Reproduce every line of the listing below word for word, omitting the pictures from your answer.

◇ ◇ ◇ ◇ ◇

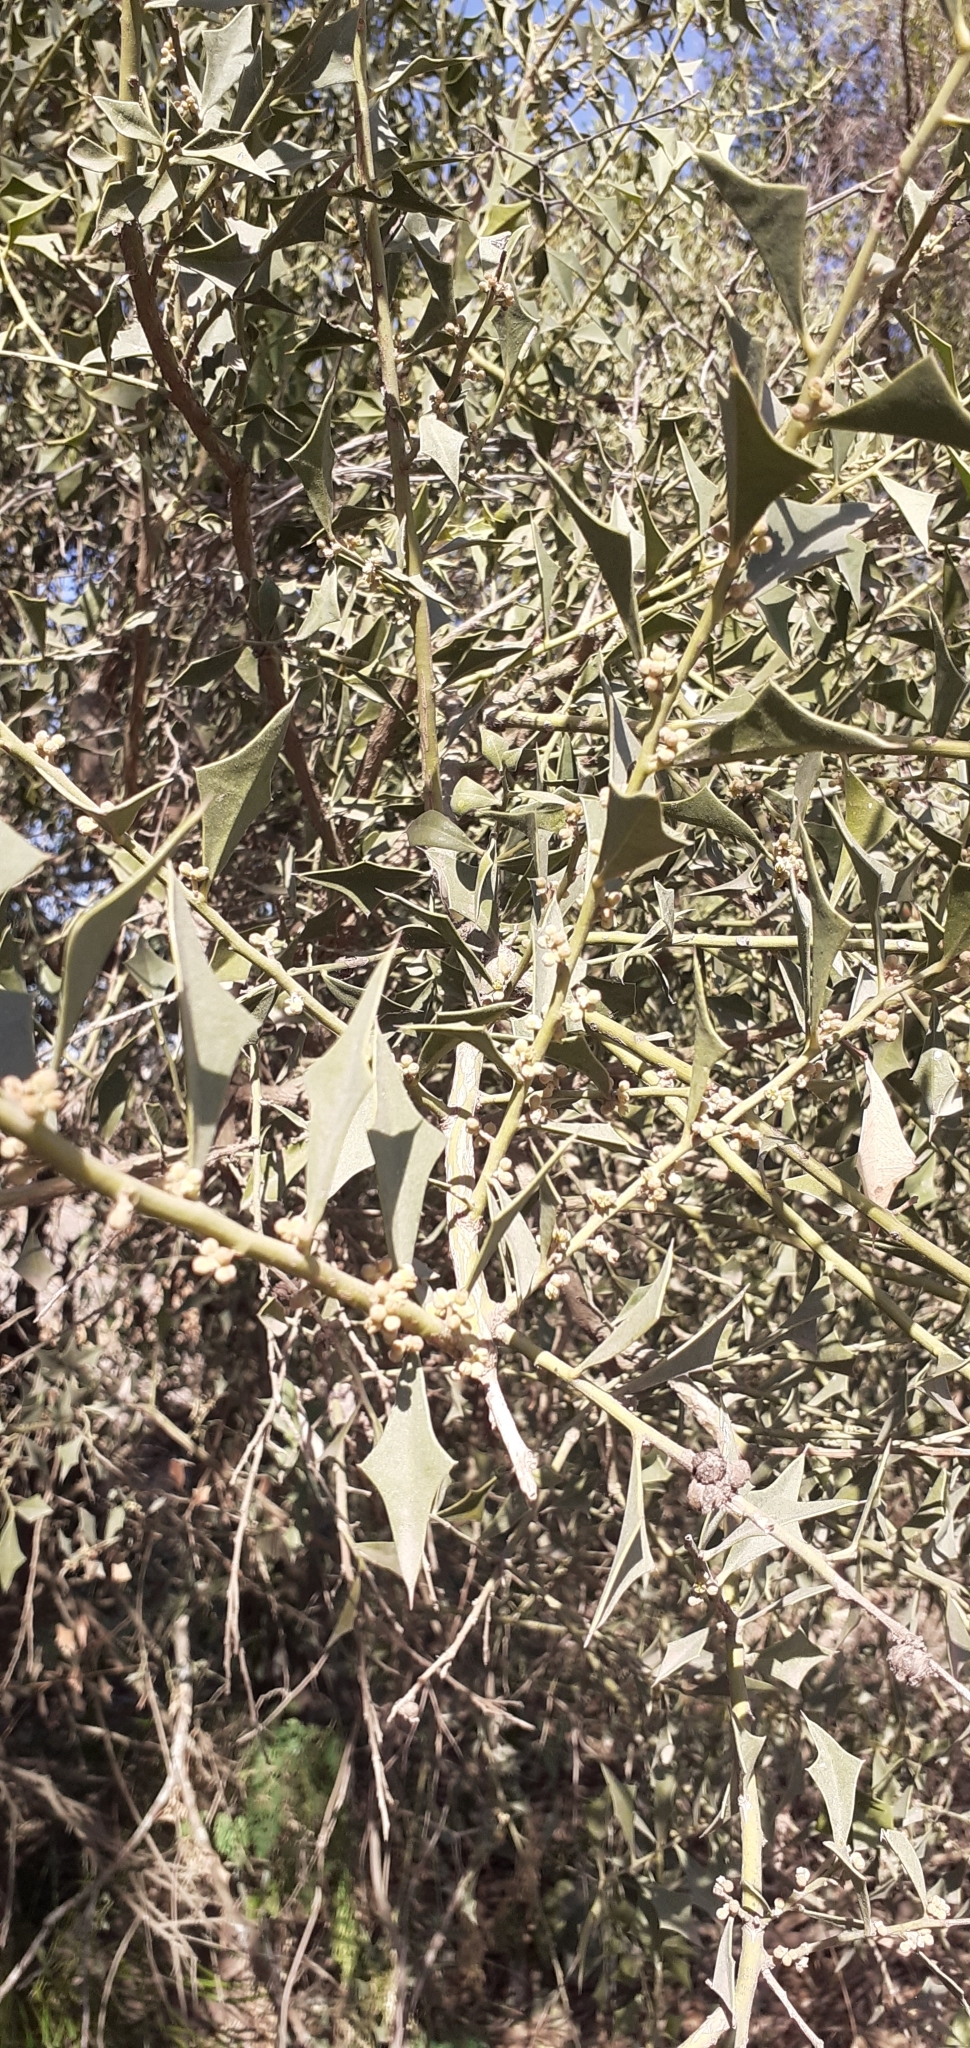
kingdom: Plantae
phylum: Tracheophyta
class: Magnoliopsida
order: Santalales
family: Cervantesiaceae
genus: Jodina
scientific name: Jodina rhombifolia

◇ ◇ ◇ ◇ ◇

### Answer in full
kingdom: Plantae
phylum: Tracheophyta
class: Magnoliopsida
order: Santalales
family: Cervantesiaceae
genus: Jodina
scientific name: Jodina rhombifolia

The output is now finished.